Anatomical Planes, is the latest edition to my chamber music series featuring the Ligeti Quartet which continues to explore concepts from A Gambler’s Hand (2012) and In the Ring (2014), a suite of pieces for amplified string quartet and drums, largely composed but with improvisational sections (third stream uniting jazz and classical forms and approaches), inspired equally by the great string quartet tradition (Beethoven and Bartok in particular).
Anatomical Planes is a future album release consisting of five suites which employ polytemporal concepts from Conlon Nancarrow's Studies for Player Piano: Study No. 5 (two repeating ostinatos at tempos of 5-against-7) Study No. 11 (an isorhythmic blues on a repeating sequence of 120 chords) and Study No. 20, (a pointillist duration canon of repeating notes within small ranges). Polytemporal music is composed using two or more different simultaneous tempos or speeds. Henry Cowell first envisioned polytemporal theories of divisive rhythm in his treatise New Musical Resources (1919), discovering a way to structure rhythmic duration in a similar way that had been achieved with harmony, that pitch intervals, and polyrhythms are manifestations of the same phenomenon, differentiated only by speed. This became the main inspiration for Conlon Nancarrow's 50 Studies for Player Piano (1948-92) which synthesized the two main conventions in which rhythm is composed (divisive or additive approaches).
"The drummer and composer Sean Noonan approaches postmodern jazz and world music from the same angle of self-discovery ... he manages to make his pieces speak coherently, and in a unified voice." - Nate Chinen, New York Times
"Menacingly surreal, often assaultive, a feast for fans of dark, challenging music…it’s a category unto itself – and one of the best albums of 2012 in any style of music. Scary Stuff from Sean Noonan." - Lucid Culture
About the Ligeti Quartet
Mandhira de Saram and Alicja Pilarczyk (violin 1)
Patrick Dawkins (violin 2)
Richard Jones (viola)
Val Welbanks (cello)
The Ligeti Quartet have been at the forefront of modern and contemporary music since their formation in 2010. They have established a reputation as one of the UK’s leading ensembles, breaking new ground through innovative programming and championing of today’s most exciting composers and artists.

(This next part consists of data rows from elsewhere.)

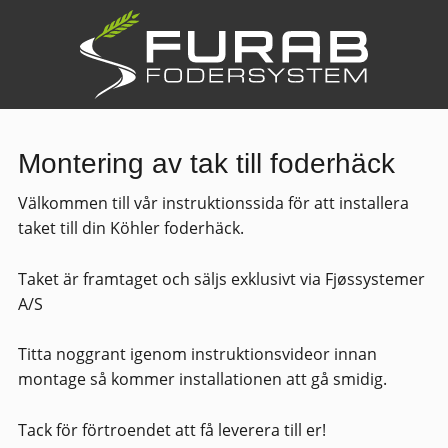
Montering av tak till foderhäck
Välkommen till vår instruktionssida för att installera
taket till din Köhler foderhäck.
Taket är framtaget och säljs exklusivt via Fjøssystemer
A/S
Titta noggrant igenom instruktionsvideor innan
montage så kommer installationen att gå smidig.
Tack för förtroendet att få leverera till er!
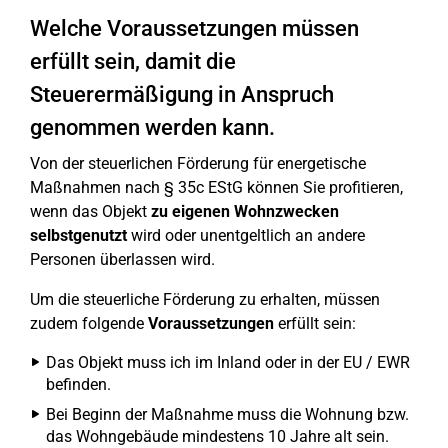
Welche Voraussetzungen müssen
erfüllt sein, damit die
Steuerermäßigung in Anspruch
genommen werden kann.
Von der steuerlichen Förderung für energetische
Maßnahmen nach § 35c EStG können Sie profitieren,
wenn das Objekt
zu eigenen Wohnzwecken
selbstgenutzt
wird oder unentgeltlich an andere
Personen überlassen wird.
Um die steuerliche Förderung zu erhalten, müssen
zudem folgende
Voraussetzungen
erfüllt sein:
Das Objekt muss ich im Inland oder in der EU / EWR
befinden.
Bei Beginn der Maßnahme muss die Wohnung bzw.
das Wohngebäude mindestens 10 Jahre alt sein.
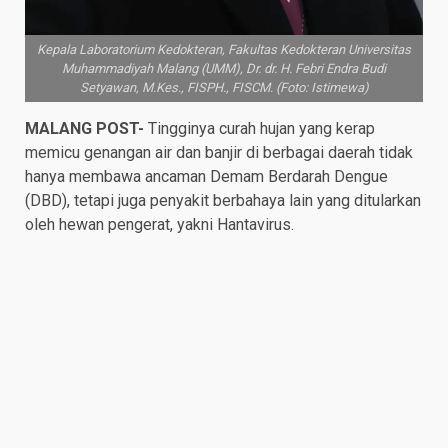
Kepala Laboratorium Kedokteran, Fakultas Kedokteran Universitas
Muhammadiyah Malang (UMM), Dr. dr. H. Febri Endra Budi
Setyawan, M.Kes., FISPH., FISCM. (Foto: Istimewa)
MALANG POST- ​
Tingginya curah hujan yang kerap
memicu genangan air dan banjir di berbagai daerah tidak
hanya membawa ancaman Demam Berdarah Dengue
(DBD), tetapi juga penyakit berbahaya lain yang ditularkan
oleh hewan pengerat, yakni Hantavirus.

Having played at landmark venues around the world including Carnegie Hall, Curtis Institute, Wigmore Hall, Purcell Room, Barbican Hall, and Kings Place, they also regularly escape the stage to appear at museums, galleries, theatres, pubs, in an IMAX Theatre, on a fishing boat, in a cave, and on iceberg sculptures as part of a Greenpeace campaign. In autumn 2018 they took part in a critically acclaimed tour of UK planetariums, in association with Sound UK.
They have commissioned many new works and have collaborated with artists from all types of musical backgrounds including Anna Meredith, Stef Conner, Elliot Galvin, Kerry Andrew (Juice Vocal Ensemble), Laura Jurd, Meilyr Jones, Neil Hannon (The Divine Comedy), Seb Rochford (Polar Bear), Shabaka Hutchings (Sons of Kemet), Shed 7 and Submotion Orchestra. They are currently working on a long-term project with Ernst von Siemens prize-winning composer Christian Mason to create a series of Songbooks for string quartet, based on overtone singing traditions from around the world.

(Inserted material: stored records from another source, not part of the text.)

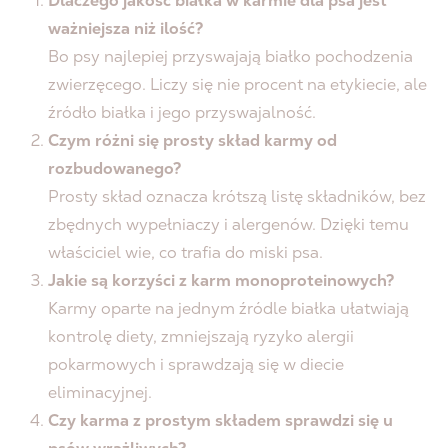
Dlaczego jakość białka w karmie dla psa jest
ważniejsza niż ilość?
Bo psy najlepiej przyswajają białko pochodzenia
zwierzęcego. Liczy się nie procent na etykiecie, ale
źródło białka i jego przyswajalność.
Czym różni się prosty skład karmy od
rozbudowanego?
Prosty skład oznacza krótszą listę składników, bez
zbędnych wypełniaczy i alergenów. Dzięki temu
właściciel wie, co trafia do miski psa.
Jakie są korzyści z karm monoproteinowych?
Karmy oparte na jednym źródle białka ułatwiają
kontrolę diety, zmniejszają ryzyko alergii
pokarmowych i sprawdzają się w diecie
eliminacyjnej.
Czy karma z prostym składem sprawdzi się u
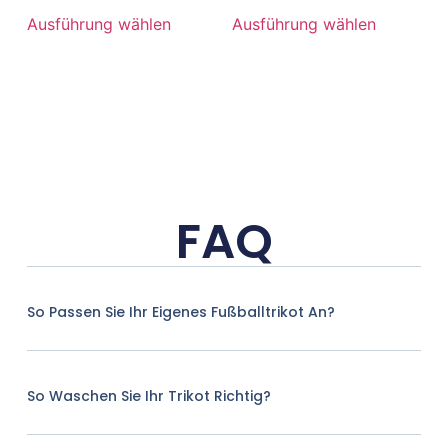
Ausführung wählen
Ausführung wählen
FAQ
So Passen Sie Ihr Eigenes Fußballtrikot An?
So Waschen Sie Ihr Trikot Richtig?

The Quartet are passionate about supporting emerging composers and taking new music to diverse audiences. As Ensemble in Residence at Cambridge University, Sheffield University, and Goldsmiths, University of London, they regularly lead composition workshops, and undertake education and community outreach work. They took part in the Cheltenham Festival Composers’ Academy 2017, and became City Music Foundation Artists in 2016.